Clinical meaning
Aortic root dilation refers to progressive enlargement of the aortic root, the segment of the ascending aorta that extends from the aortic annulus to the sinotubular junction, encompassing the sinuses of Valsalva and the coronary artery ostia. The normal aortic root diameter ranges from 2.0 to 3.7 cm, with dilation defined as measurements exceeding the upper limit of normal for age, sex, and body surface area, typically above 4.0 cm. The aortic root wall consists of three layers: the tunica intima (endothelial cells providing a smooth blood-flow surface), the tunica media (smooth muscle cells and elastic lamellae embedded in an extracellular matrix of collagen, elastin, and glycosaminoglycans that provides tensile strength and elasticity), and the tunica adventitia (connective tissue, vasa vasorum, and nerve fibers). Aortic root dilation results from degeneration of the tunica media, a process historically called cystic medial necrosis or cystic medial degeneration. In this process, smooth muscle cell apoptosis occurs alongside fragmentation and loss of elastic fibers, accumulation of mucoid ground substance (pools of basophilic proteoglycans that replace the normal organized lamellar structure), and disorganization of collagen fibrils. These changes weaken the aortic wall, reducing its ability to withstand the hemodynamic stress of pulsatile blood flow, leading to progressive dilation.

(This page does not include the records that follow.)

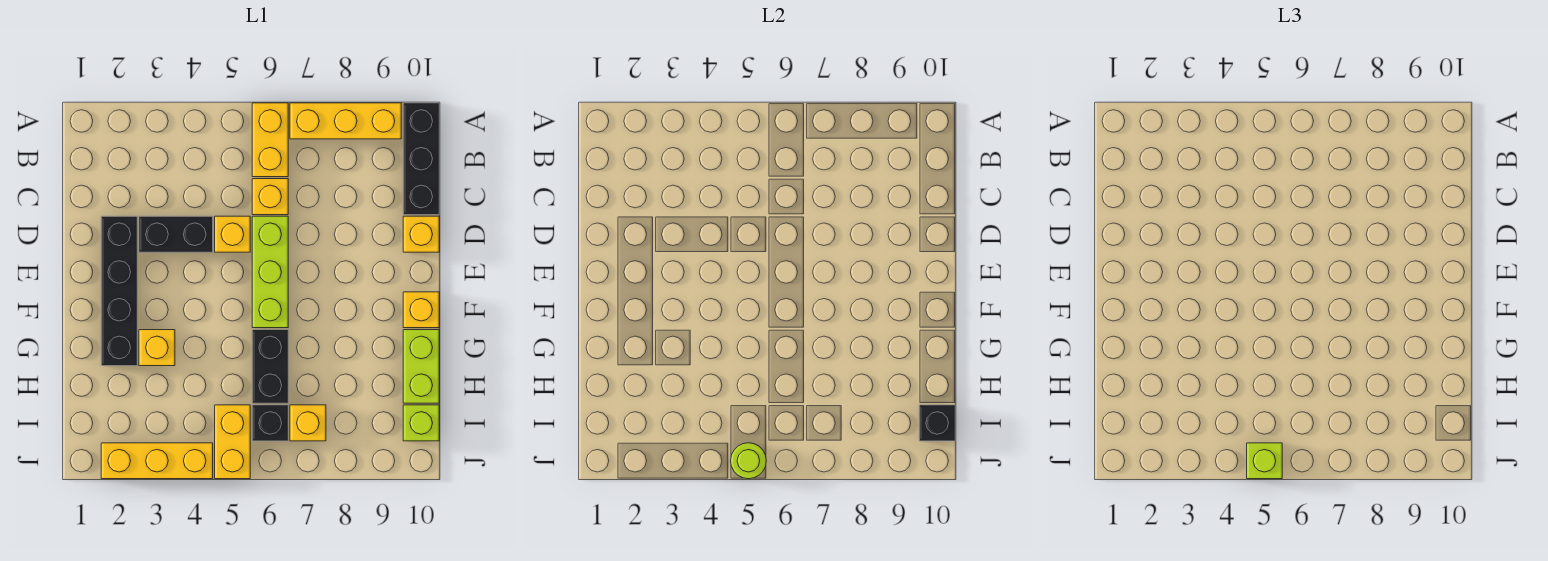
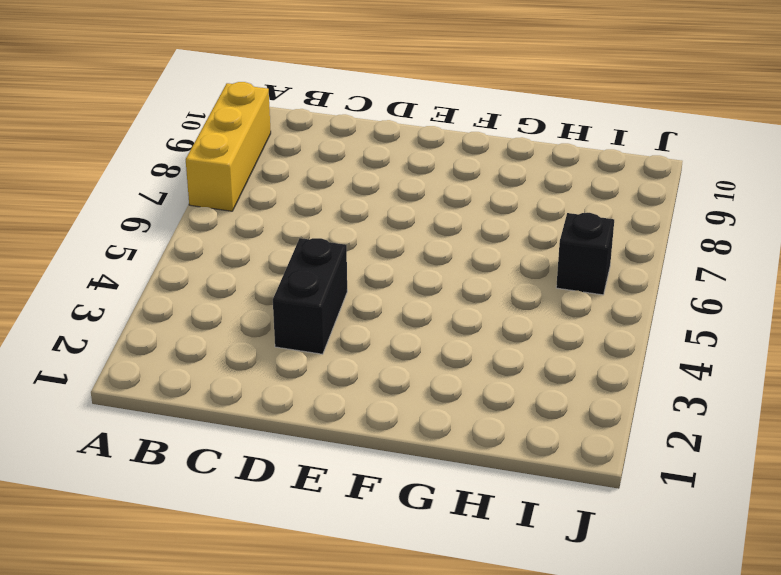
none -> yellow 1x2 brick [252,103,288,177]
none -> black 1x3 brick [403,103,439,215]
none -> yellow 1x1 brick [252,179,288,215]

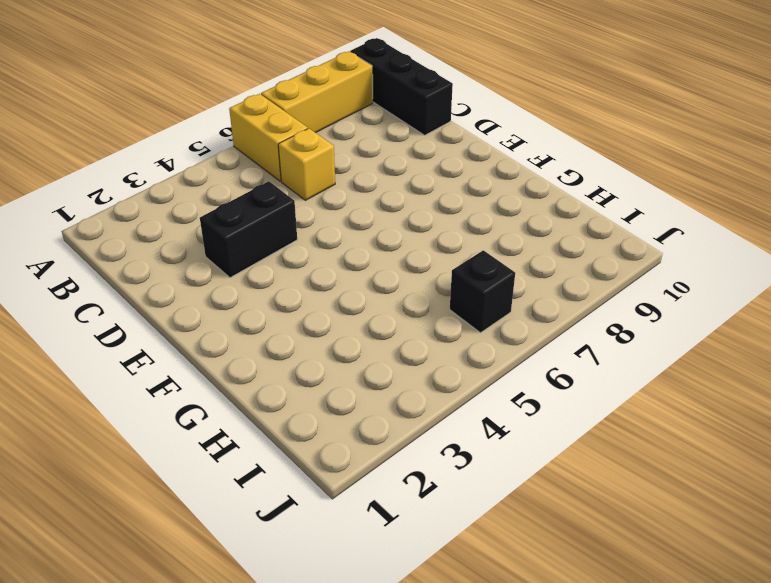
none -> black 1x4 brick [101,216,137,366]
none -> yellow 1x1 brick [215,216,250,252]
none -> lime 1x3 brick [252,216,288,328]

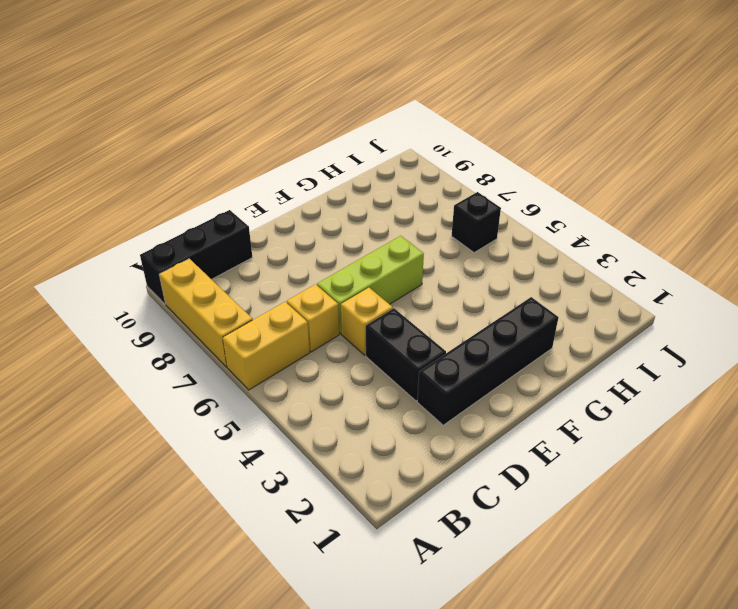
none -> yellow 1x1 brick [403,216,439,252]
none -> yellow 1x1 brick [403,292,439,328]
none -> yellow 1x1 brick [139,330,175,366]

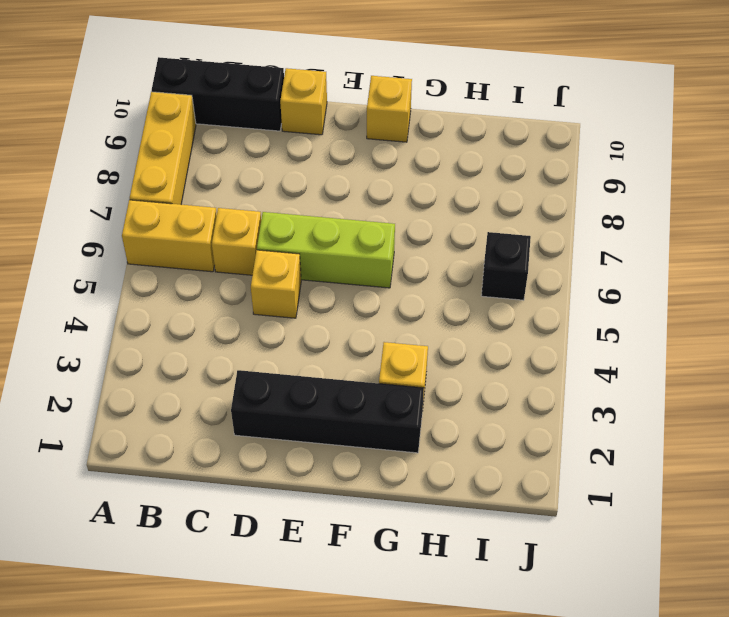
none -> black 1x2 brick [139,216,213,252]
none -> black 1x2 brick [252,330,288,403]
none -> lime 1x2 brick [403,330,439,403]

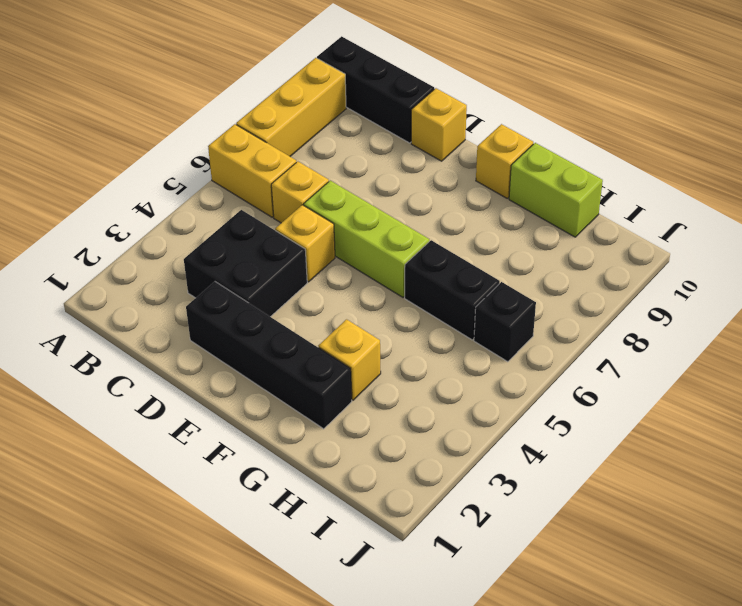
black 2x2 brick [184,210,307,317] -> black 1x2 brick [139,216,213,252]
none -> yellow 1x2 brick [215,405,250,479]
none -> yellow 1x1 brick [290,405,326,441]
none -> lime 1x1 brick [403,405,439,441]

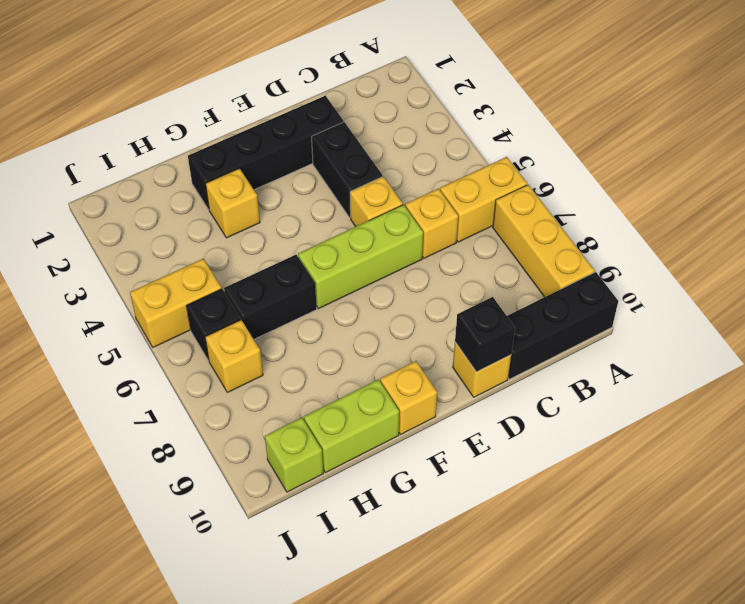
black 1x1 brick [455,297,515,372] -> black 1x1 brick moved to [919,405,955,441]
none -> yellow 1x3 brick [101,443,213,479]
none -> lime 1x1 round brick [731,443,766,479]
none -> lime 1x1 brick [1247,443,1282,479]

The pathogenesis varies by etiology. In heritable connective tissue disorders such as Marfan syndrome (mutations in FBN1 encoding fibrillin-1), the deficiency of fibrillin-1 disrupts microfibrillar scaffolding that normally sequesters transforming growth factor-beta (TGF-beta) in the extracellular matrix. Excess free TGF-beta signaling activates matrix metalloproteinases (MMPs), particularly MMP-2 and MMP-9, which degrade elastin and collagen, accelerating medial degeneration. In Loeys-Dietz syndrome (mutations in TGFBR1 or TGFBR2), paradoxical upregulation of TGF-beta signaling occurs despite receptor dysfunction, producing aggressive aortic dilation with a high risk of dissection at relatively small aortic diameters. In Ehlers-Danlos syndrome (vascular type, COL3A1 mutations), defective type III collagen synthesis compromises vascular wall integrity, predisposing to spontaneous arterial rupture and dissection. Turner syndrome (45,X karyotype) is associated with aortic root dilation and bicuspid aortic valve, with the risk of dissection disproportionately high relative to the degree of dilation.